So I've been using the same tiling Lego stud pattern as my wallpaper for a couple of years now. I forget where I originally tracked it down - my brain seems to remember it may actually have been something a freelancer whipped up on spec for the actual Lego website. It came in a couple of colours, as - of all things - .gif files.

All I know is that a) it looks amazing on any size desktop, because hey, tiling; and b) what I am about to do is thus not just one but two levels of intellectual property infringement.

I've been playing around with my desktop environment recently and stumbled on a feature in my Linux that lets you set a different background for each virtual desktop. This is really cool - it makes it a lot trickier to lose that one window when its background was definitely bright red.

I don't really go for bright red wallpaper though, especially not on bigger screens. So I make my own colours, by playing with sliders in image editing software. And I was halfway through redoing these yet again when I thought, "There's got to be an easier way."

There is, but beware - we're going off the technical deep-end here.
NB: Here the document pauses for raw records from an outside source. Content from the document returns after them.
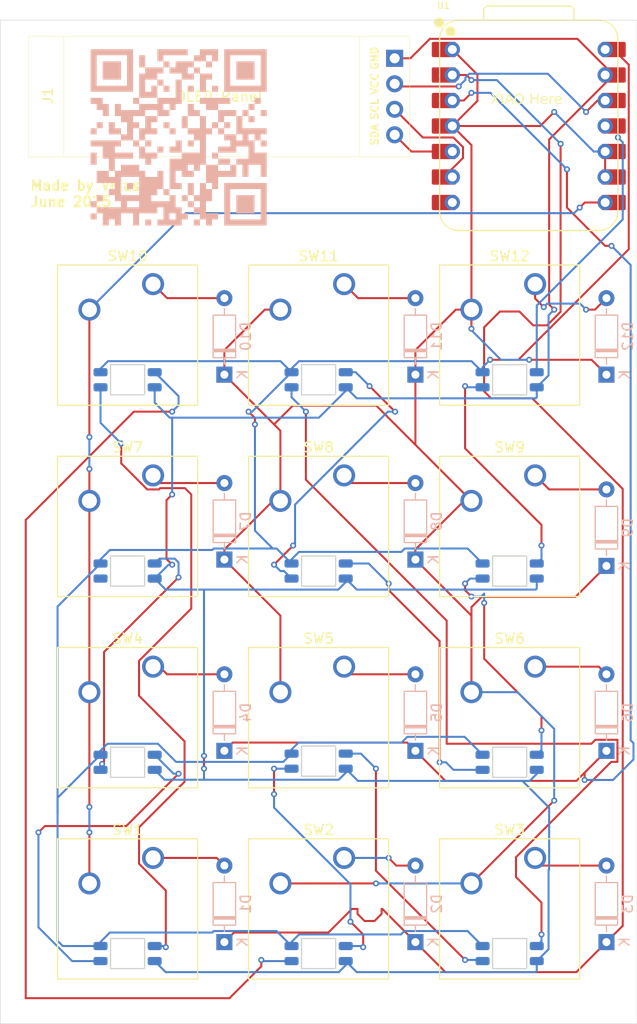
<source format=kicad_pcb>
(kicad_pcb
	(version 20240108)
	(generator "pcbnew")
	(generator_version "8.0")
	(general
		(thickness 1.6)
		(legacy_teardrops no)
	)
	(paper "A4")
	(layers
		(0 "F.Cu" signal)
		(31 "B.Cu" signal)
		(32 "B.Adhes" user "B.Adhesive")
		(33 "F.Adhes" user "F.Adhesive")
		(34 "B.Paste" user)
		(35 "F.Paste" user)
		(36 "B.SilkS" user "B.Silkscreen")
		(37 "F.SilkS" user "F.Silkscreen")
		(38 "B.Mask" user)
		(39 "F.Mask" user)
		(40 "Dwgs.User" user "User.Drawings")
		(41 "Cmts.User" user "User.Comments")
		(42 "Eco1.User" user "User.Eco1")
		(43 "Eco2.User" user "User.Eco2")
		(44 "Edge.Cuts" user)
		(45 "Margin" user)
		(46 "B.CrtYd" user "B.Courtyard")
		(47 "F.CrtYd" user "F.Courtyard")
		(48 "B.Fab" user)
		(49 "F.Fab" user)
		(50 "User.1" user)
		(51 "User.2" user)
		(52 "User.3" user)
		(53 "User.4" user)
		(54 "User.5" user)
		(55 "User.6" user)
		(56 "User.7" user)
		(57 "User.8" user)
		(58 "User.9" user)
	)
	(setup
		(pad_to_mask_clearance 0)
		(allow_soldermask_bridges_in_footprints no)
		(pcbplotparams
			(layerselection 0x00010fc_ffffffff)
			(plot_on_all_layers_selection 0x0000000_00000000)
			(disableapertmacros no)
			(usegerberextensions no)
			(usegerberattributes yes)
			(usegerberadvancedattributes yes)
			(creategerberjobfile yes)
			(dashed_line_dash_ratio 12.000000)
			(dashed_line_gap_ratio 3.000000)
			(svgprecision 4)
			(plotframeref no)
			(viasonmask no)
			(mode 1)
			(useauxorigin no)
			(hpglpennumber 1)
			(hpglpenspeed 20)
			(hpglpendiameter 15.000000)
			(pdf_front_fp_property_popups yes)
			(pdf_back_fp_property_popups yes)
			(dxfpolygonmode yes)
			(dxfimperialunits yes)
			(dxfusepcbnewfont yes)
			(psnegative no)
			(psa4output no)
			(plotreference yes)
			(plotvalue yes)
			(plotfptext yes)
			(plotinvisibletext no)
			(sketchpadsonfab no)
			(subtractmaskfromsilk no)
			(outputformat 1)
			(mirror no)
			(drillshape 0)
			(scaleselection 1)
			(outputdirectory "/Users/vejas2/Desktop/gerbers/")
		)
	)
	(net 0 "")
	(net 1 "Net-(D1-A)")
	(net 2 "Net-(D2-A)")
	(net 3 "col1")
	(net 4 "Net-(D3-A)")
	(net 5 "col2")
	(net 6 "Net-(D4-A)")
	(net 7 "Net-(D5-A)")
	(net 8 "Net-(D6-A)")
	(net 9 "Net-(D7-A)")
	(net 10 "Net-(D8-A)")
	(net 11 "Net-(D9-A)")
	(net 12 "GND")
	(net 13 "LED")
	(net 14 "+5V")
	(net 15 "Net-(D13-DOUT)")
	(net 16 "Net-(D14-DOUT)")
	(net 17 "Net-(D20-DOUT)")
	(net 18 "Net-(D10-A)")
	(net 19 "Net-(D11-A)")
	(net 20 "Net-(D12-A)")
	(net 21 "Net-(D15-DOUT)")
	(net 22 "Net-(D16-DIN)")
	(net 23 "Net-(D17-DIN)")
	(net 24 "Net-(D19-DOUT)")
	(net 25 "Net-(D21-DOUT)")
	(net 26 "Net-(D22-DIN)")
	(net 27 "Net-(D23-DIN)")
	(net 28 "SCL")
	(net 29 "unconnected-(U1-GPIO0{slash}TX-Pad7)")
	(net 30 "SDA")
	(net 31 "row2")
	(net 32 "row3")
	(net 33 "+3V3")
	(net 34 "Net-(D16-DOUT)")
	(net 35 "unconnected-(D22-DOUT-Pad2)")
	(footprint "Button_Switch_Keyboard:SW_Cherry_MX_1.00u_PCB" (layer "F.Cu") (at 150.495 113.03))
	(footprint "Button_Switch_Keyboard:SW_Cherry_MX_1.00u_PCB" (layer "F.Cu") (at 169.545 55.88))
	(footprint "Button_Switch_Keyboard:SW_Cherry_MX_1.00u_PCB" (layer "F.Cu") (at 188.595 93.98))
	(footprint "Button_Switch_Keyboard:SW_Cherry_MX_1.00u_PCB" (layer "F.Cu") (at 188.595 55.88))
	(footprint "Button_Switch_Keyboard:SW_Cherry_MX_1.00u_PCB" (layer "F.Cu") (at 169.545 93.98))
	(footprint "Button_Switch_Keyboard:SW_Cherry_MX_1.00u_PCB" (layer "F.Cu") (at 188.595 74.93))
	(footprint "Button_Switch_Keyboard:SW_Cherry_MX_1.00u_PCB" (layer "F.Cu") (at 188.595 113.03))
	(footprint "footprints:SSD1306-0.91-OLED-4pin-128x32" (layer "F.Cu") (at 138.087 31.199))
	(footprint "Button_Switch_Keyboard:SW_Cherry_MX_1.00u_PCB" (layer "F.Cu") (at 150.495 74.93))
	(footprint "Button_Switch_Keyboard:SW_Cherry_MX_1.00u_PCB" (layer "F.Cu") (at 169.545 113.03))
	(footprint "Button_Switch_Keyboard:SW_Cherry_MX_1.00u_PCB" (layer "F.Cu") (at 150.495 93.98))
	(footprint "Button_Switch_Keyboard:SW_Cherry_MX_1.00u_PCB" (layer "F.Cu") (at 150.495 55.88))
	(footprint "footprints:XIAO-RP2040-DIP" (layer "F.Cu") (at 187.96 40.132))
	(footprint "Button_Switch_Keyboard:SW_Cherry_MX_1.00u_PCB" (layer "F.Cu") (at 169.545 74.93))
	(footprint "footprints:LED_SK6812MINI" (layer "B.Cu") (at 186.055 103.505 180))
	(footprint "footprints:LED_SK6812MINI" (layer "B.Cu") (at 167.005 65.405 180))
	(footprint "footprints:LED_SK6812MINI" (layer "B.Cu") (at 167.005 84.455 180))
	(footprint "footprints:LED_SK6812MINI" (layer "B.Cu") (at 186.055 84.455 180))
	(footprint "footprints:LED_SK6812MINI" (layer "B.Cu") (at 147.955 84.455 180))
	(footprint "footprints:LED_SK6812MINI" (layer "B.Cu") (at 147.955 65.405 180))
	(footprint "Diode_THT:D_DO-35_SOD27_P7.62mm_Horizontal" (layer "B.Cu") (at 176.657 121.412 90))
	(footprint "Diode_THT:D_DO-35_SOD27_P7.62mm_Horizontal" (layer "B.Cu") (at 157.607 102.362 90))
	(footprint "Diode_THT:D_DO-35_SOD27_P7.62mm_Horizontal" (layer "B.Cu") (at 176.657 64.897 90))
	(footprint "footprints:LED_SK6812MINI" (layer "B.Cu") (at 186.055 122.555 180))
	(footprint "footprints:LED_SK6812MINI" (layer "B.Cu") (at 167.005 122.555 180))
	(footprint "Diode_THT:D_DO-35_SOD27_P7.62mm_Horizontal" (layer "B.Cu") (at 195.707 102.362 90))
	(footprint "footprints:LED_SK6812MINI"
		(layer "B.Cu")
		(uuid "b022c319-2a75-4fd3-867f-3701775c81b6")
		(at 147.955 122.555 180)
		(property "Reference" "D24"
			(at 0 -2.1 0)
			(unlocked yes)
			(layer "B.SilkS")
			(hide yes)
			(uuid "c51fc844-a94c-458a-b3d7-e9b24c859452")
			(effects
				(font
					(size 0.7 0.7)
					(thickness 0.15)
				)
				(justify mirror)
			)
		)
		(property "Value" "LED_SK6812MINI"
			(at 0.25 3 0)
			(unlocked yes)
			(layer "F.SilkS")
			(hide yes)
			(uuid "a273fef0-b791-4b53-8bf0-f14c5e21aeed")
			(effects
				(font
					(size 1 1)
					(thickness 0.15)
				)
			)
		)
		(property "Footprint" "footprints:LED_SK6812MINI"
			(at 0 0 0)
			(unlocked yes)
			(layer "F.Fab")
			(hide yes)
			(uuid "9391c39d-ff4d-49d3-95b5-762e96c10e96")
			(effects
				(font
					(size 1.27 1.27)
					(thickness 0.15)
				)
			)
		)
		(property "Datasheet" "https://cdn-shop.adafruit.com/product-files/2686/SK6812MINI_REV.01-1-2.pdf"
			(at 0 0 0)
			(unlocked yes)
			(layer "F.Fab")
			(hide yes)
			(uuid "841f0431-6308-4d28-8f8c-128fe8554cc8")
			(effects
				(font
					(size 1.27 1.27)
					(thickness 0.15)
				)
			)
		)
		(property "Description" "RGB LED with integrated controller"
			(at 0 0 0)
			(unlocked yes)
			(layer "F.Fab")
			(hide yes)
			(uuid "ec131529-b3d3-48b6-ba61-8bb28e75341d")
			(effects
				(font
					(size 1.27 1.27)
					(thickness 0.15)
				)
			)
		)
		(property "LCSC" "C5149201"
			(at 0 0 0)
			(unlocked yes)
			(layer "B.Fab")
			(hide yes)
			(uuid "9629a283-7856-4ada-9e27-96ed2a941f51")
			(effects
				(font
					(size 1 1)
					(thickness 0.15)
				)
				(justify mirror)
			)
		)
		(property ki_fp_filters "LED*SK6812MINI*PLCC*3.5x3.5mm*P1.75mm*")
		(path "/320b5892-6261-4430-ae4a-eebca4c63869")
		(sheetname "Root")
		(sheetfile "hackpad-9-keys.kicad_sch")
		(attr through_hole)
		(fp_line
			(start 2.8 0.85)
			(end 2.6 0.65)
			(stroke
				(width 0.1)
				(type default)
			)
			(layer "Dwgs.User")
			(uuid "5317bd69-7caf-4303-8cb9-aa9eb8e616eb")
		)
		(fp_line
			(start 2.8 -0.65)
			(end 2.6 -0.85)
			(stroke
				(width 0.1)
				(type default)
			)
			(layer "Dwgs.User")
			(uuid "91b2120e-3520-4b74-a78f-40a745702fc3")
		)
		(fp_line
			(start 2.6 0.85)
			(end 2.8 0.65)
			(stroke
				(width 0.1)
				(type default)
			)
			(layer "Dwgs.User")
			(uuid "ac755077-94d6-4dba-88fc-429947a65b9b")
		)
		(fp_line
			(start 2.6 -0.65)
			(end 2.8 -0.85)
			(stroke
				(width 0.1)
				(type default)
			)
			(layer "Dwgs.User")
			(uuid "e26cddcd-0562-4cae-b91f-2d946e6637fb")
		)
		(fp_line
			(start -2.6 0.85)
			(end -2.8 0.65)
			(stroke
				(width 0.1)
				(type default)
			)
			(layer "Dwgs.User")
			(uuid "f4de253a-d35f-4a3f-aaf1-889b1f3c3597")
		)
		(fp_line
			(start -2.6 -0.65)
			(end -2.8 -0.85)
			(stroke
				(width 0.1)
				(type default)
			)
			(layer "Dwgs.User")
			(uuid "89079b44-cfae-486a-b855-893928b31ec3")
		)
		(fp_line
			(start -2.8 0.85)
			(end -2.6 0.65)
			(stroke
				(width 0.1)
				(type default)
			)
			(layer "Dwgs.User")
			(uuid "a8df0785-0425-43fa-ae07-4edde0f95558")
		)
		(fp_line
			(start -2.8 -0.65)
			(end -2.6 -0.85)
			(stroke
				(width 0.1)
				(type default)
			)
			(layer "Dwgs.User")
			(uuid "44b718ea-ab13-4bdc-86e1-e77e4614b095")
		)
		(fp_poly
			(pts
				(xy -1.1 -1.5) (xy -1.7 -1.5) (xy -1.7 -0.9)
			)
			(stroke
				(width 0.1)
				(type solid)
			)
			(fill solid)
			(layer "Dwgs.User")
			(uuid "900f2969-8891-405e-9147-04cd87bbda2d")
		)
		(fp_line
			(start 1.7 1.5)
			(end 1.7 -1.5)
			(stroke
				(width 0.12)
				(type solid)
			)
			(layer "Edge.Cuts")
			(uuid "d0a10db7-5e96-4a3d-8410-578cf4ed6530")
		)
		(fp_line
			(start 1.7 -1.5)
			(end -1.7 -1.5)
			(stroke
				(width 0.12)
				(type solid)
			)
			(layer "Edge.Cuts")
			(uuid "54591b8b-a1d6-42ff-83ec-b34d0a37be26")
		)
		(fp_line
			(start -1.7 1.5)
			(end 1.7 1.5)
			(stroke
				(width 0.12)
				(type solid)
			)
			(layer "Edge.Cuts")
			(uuid "cd5ca16c-053e-45f7-87e0-38df0be0e8c4")
		)
		(fp_line
			(start -1.7 -1.5)
			(end -1.7 1.5)
			(stroke
				(width 0.12)
				(type solid)
			)
			(layer "Edge.Cuts")
			(uuid "f499cd04-93c7-4f54-99ac-d90c0a72cb19")
		)
		(pad "1" smd roundrect
			(at 2.7 0.75 180)
			(size 1.4 0.82)
			(layers "B.Cu" "B.Paste" "B.Mask")
			(roundrect_rratio 0.25)
			(net 14 "+5V")
			(pinfunction "VDD")
			(pintype "power_in")
			(uuid "3fcf3388-2eac-4940-ac08-53f9477dbfa2")
		)
		(pad "2" smd roundrect
			(at 2.7 -0.75 180)
			(size 1.4 0.82)
			(layers "B.Cu" "B.Paste" "B.Mask")
			(roundrect_rratio 0.25)
			(net 27 "Net-(D23-DIN)")
			(pinfunction "DOUT")
			(pintype "output")
			(uuid "2cc2c8e6-a080-4fdf-bd12-aeb42b006f5d")
		)
		(pa
... [194887 chars truncated]
</source>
This environment actually lets you set a background colour as well as an image. Usually this would be seen as just the colour around the edges if you use a picture that's too small and choose to center it, but it turns out it's also the colour that shows through if your background image happens to be transparent.

So, after some fiddling with the white version of the file, I produced a version that consists almost solely of an alpha channel. It's really just some appropriately placed Lego-shaped shadows. So I can set this guy as my background, and happily slide my way through my monitor's entire colour space on a whim, and have it look like a trippy, amazing Lego board.

And thanks to some javascript magic, you can try this for yourself.

hit me.

It is well past midnight and I have a Birthdays shift tomorrow, but I am so chuffed with this that I don't even care.

Caveats: I have no idea if this will work on Windows or Mac, or even on Linux environments that aren't XFCE 4.12. Best I can do is say grab the file and give it a try. I also do not own the rights to Lego™, or indeed to the original file, for which I apologise.